Contemplando el Cofre, me propuse seguir con una rutina de entrenamiento porque estaba con la lengua de fuera, mi respiración era violentamente agitada, mi cuerpo sabía que no sería nada fácil, había mucho trabajo físico por delante. Después de la agitación, en la recuperación del esfuerzo físico, vino la relajación y la determinación de volver a escalar el Cofre. Aquel momento fue de mucha esperanza y seguridad de no volver al infierno de la bebida.
No obstante, en esta vida, la solemnidad siempre deberá ser rota por algo risueño. Estaba haciendo, según yo, contacto con alguna superioridad espiritual, cuando por mi mente pasó, como sucede cuando irrumpe un meteorito en nuestro cielo, rasgándolo con su luz por segundos; la idea de escalar los Andes Sudamericanos. Fui presa de un ataque de risa nerviosa, de burla para mí mismo. Quien me hubiera visto, seguramente, hubiera pensado que mi salud mental no estaba bien.
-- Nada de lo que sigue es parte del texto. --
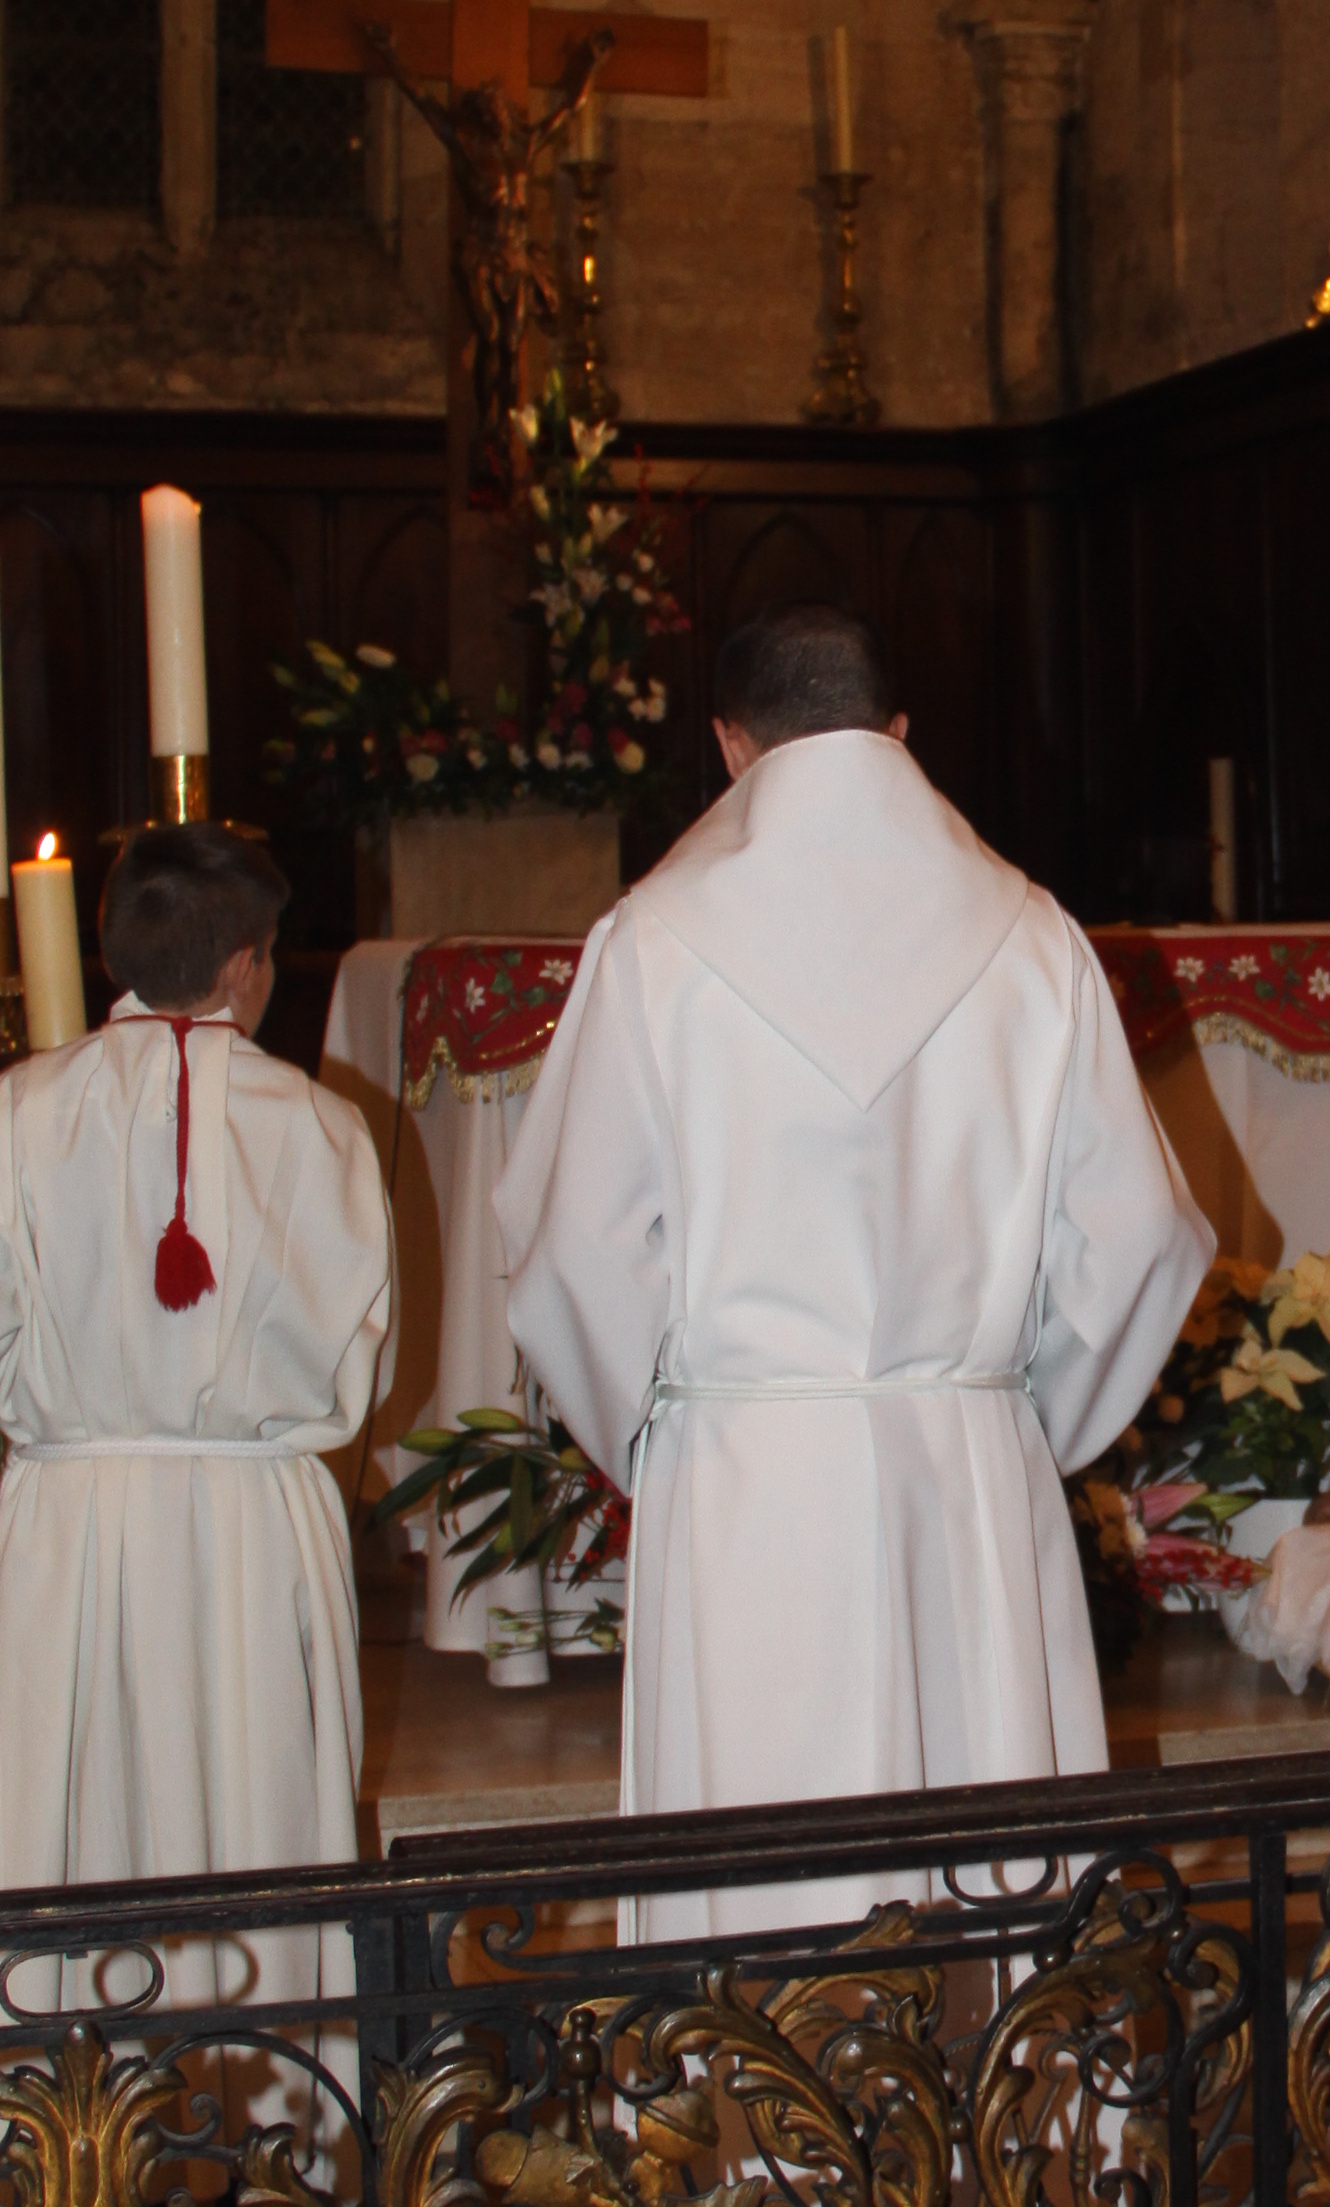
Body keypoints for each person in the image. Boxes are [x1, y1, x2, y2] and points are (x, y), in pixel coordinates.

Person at [495, 598, 1210, 1923]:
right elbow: (1143, 1239)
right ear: (898, 732)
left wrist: (657, 1432)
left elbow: (575, 1258)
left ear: (728, 745)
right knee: (985, 1879)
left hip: (743, 1477)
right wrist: (1014, 1418)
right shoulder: (1033, 937)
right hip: (970, 1473)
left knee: (765, 1889)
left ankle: (765, 2068)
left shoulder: (653, 944)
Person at [0, 822, 390, 2044]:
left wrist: (56, 1390)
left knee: (85, 1815)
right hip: (255, 1517)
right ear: (244, 966)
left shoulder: (15, 1112)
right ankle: (280, 2108)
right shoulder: (321, 1126)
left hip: (75, 1522)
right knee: (263, 1812)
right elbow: (360, 1357)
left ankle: (86, 2106)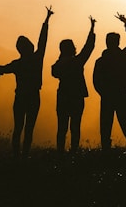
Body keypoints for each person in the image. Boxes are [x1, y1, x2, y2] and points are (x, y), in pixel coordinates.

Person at [0, 6, 54, 158]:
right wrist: (47, 20)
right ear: (29, 47)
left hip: (20, 97)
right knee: (29, 128)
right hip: (33, 97)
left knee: (18, 128)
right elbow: (43, 40)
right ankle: (25, 155)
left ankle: (16, 156)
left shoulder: (18, 64)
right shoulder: (37, 59)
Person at [51, 16, 96, 154]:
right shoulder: (77, 62)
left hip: (63, 96)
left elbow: (54, 73)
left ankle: (60, 152)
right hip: (76, 97)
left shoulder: (57, 65)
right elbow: (89, 47)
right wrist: (92, 29)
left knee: (62, 127)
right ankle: (74, 152)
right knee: (75, 126)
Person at [93, 13, 126, 152]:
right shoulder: (122, 57)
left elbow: (96, 81)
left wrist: (103, 92)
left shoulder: (101, 61)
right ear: (117, 42)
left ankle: (106, 150)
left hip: (107, 96)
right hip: (120, 94)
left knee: (106, 125)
El montañismo merece todo mi respeto. Fui testigo en la montaña de escenarios de auténtica fantasía, lugares exclusivos que premiaban el esfuerzo, que pareciera por momentos, irracional e inhumano. Las montañas que escalé, de más de 6 mil metros de altura, me permitieron sentir en carne propia toda esta sinrazón para quien jamás ha subido una montaña. La montaña se constituyó en el complemento para dejar el alcohol. Por ello no me considero un montañista de profesión, sino un aficionado, siempre poniendo mi mejor esfuerzo y constancia en la preparación, respetando siempre a la montaña… no término jamás de agradecerle todo lo que hizo y sigue haciendo por mí.